Vintage hardware often featured in Pin-ups For Vets photography, including old bikes, aircraft and military tanks. Elise, along with the Pin-Ups For Vets Ambassadors who are mostly female Veterans, travel to stateside military hospitals personally, delivering the calendars and other gifts to thank Veterans for their service.

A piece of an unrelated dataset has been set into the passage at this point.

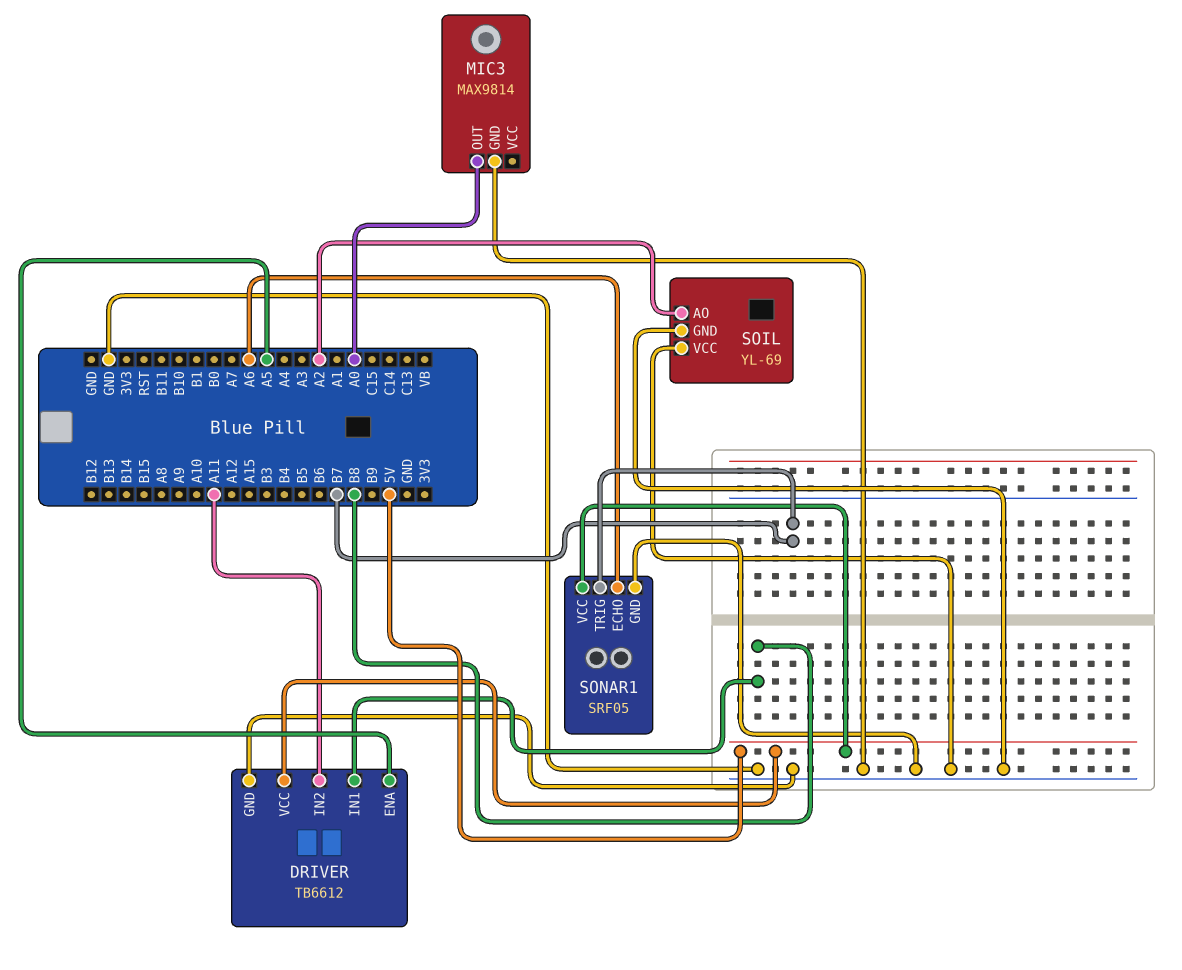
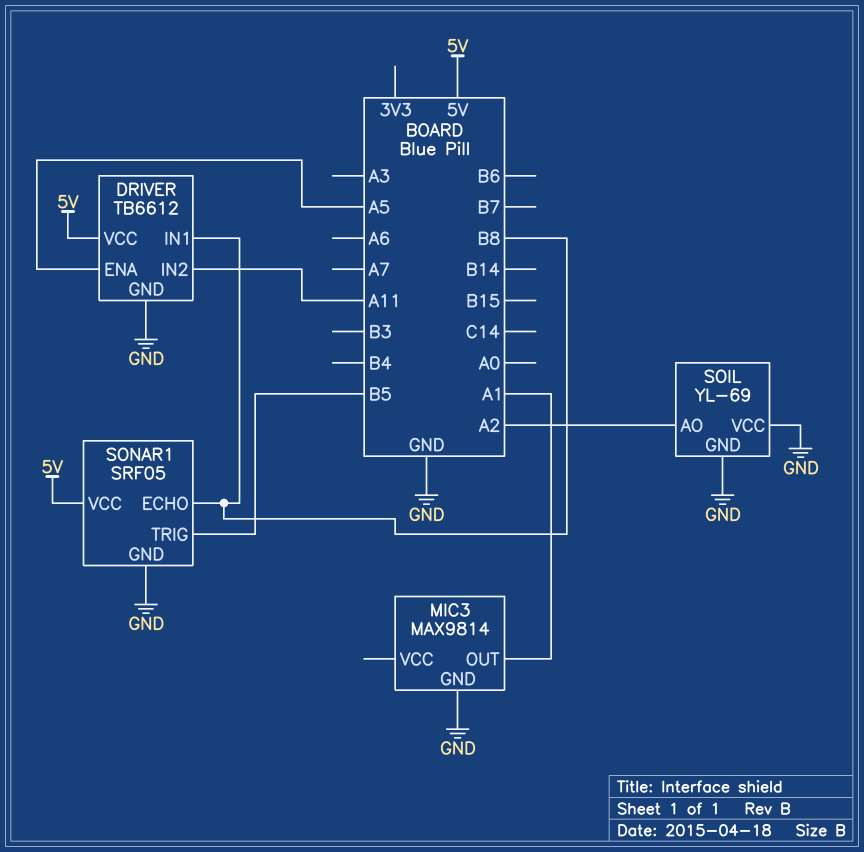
MIC3 pin OUT: A0 -> A1
SONAR1 pin ECHO: A6 -> B8
SONAR1 pin TRIG: B7 -> B5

Pin-Ups For Vets has received Congressional Recognition and has been honored by the State of California Senate, California Legislature Assembly and Los Angeles County Board of Supervisors. Gina Elise was awarded the Volunteer of the Year award by the Los Angeles Business Journal on May 5, 2009 (as part of the newspaper's "Women Making a Difference" award series). In November 2010, Gina was featured on an Oprah Winfrey Show episode honoring American volunteers. Also in 2010, the movie Red (Bruce Willis and Helen Mirren, Summit Entertainment) featured Gina Elise in a scene showing her pin-up in a locker in the CIA headquarters. Gina Elise also received the "Woman Of Philanthropy" award from the Lakers and Comerica Bank's Women's Business Awards in 2024. In October 2024, Gina Elise was named one We Are The Mighty's "Mighty 25", which is an award given to pioneers and change-makers in the Veteran Community. She received the "Beyond the Call" award from National VFW in 2022, and the "Community Bridge Builder" award from the National Association of Women Business Owners in 2013. Gina Elise was made an Honorary Colonel by American Legion in 2015. In 2007, Gina Elise was awarded the Outstanding Young Californian award from the Junior Chamber of Commerce and California Jaycees. Eleven flags have been flown in honor of the "Pin-Ups For Vets" calendar project on various military bases worldwide. It is the goal of Pin-Ups for Vets to boost morale for Veterans across America by visiting Veterans in every state.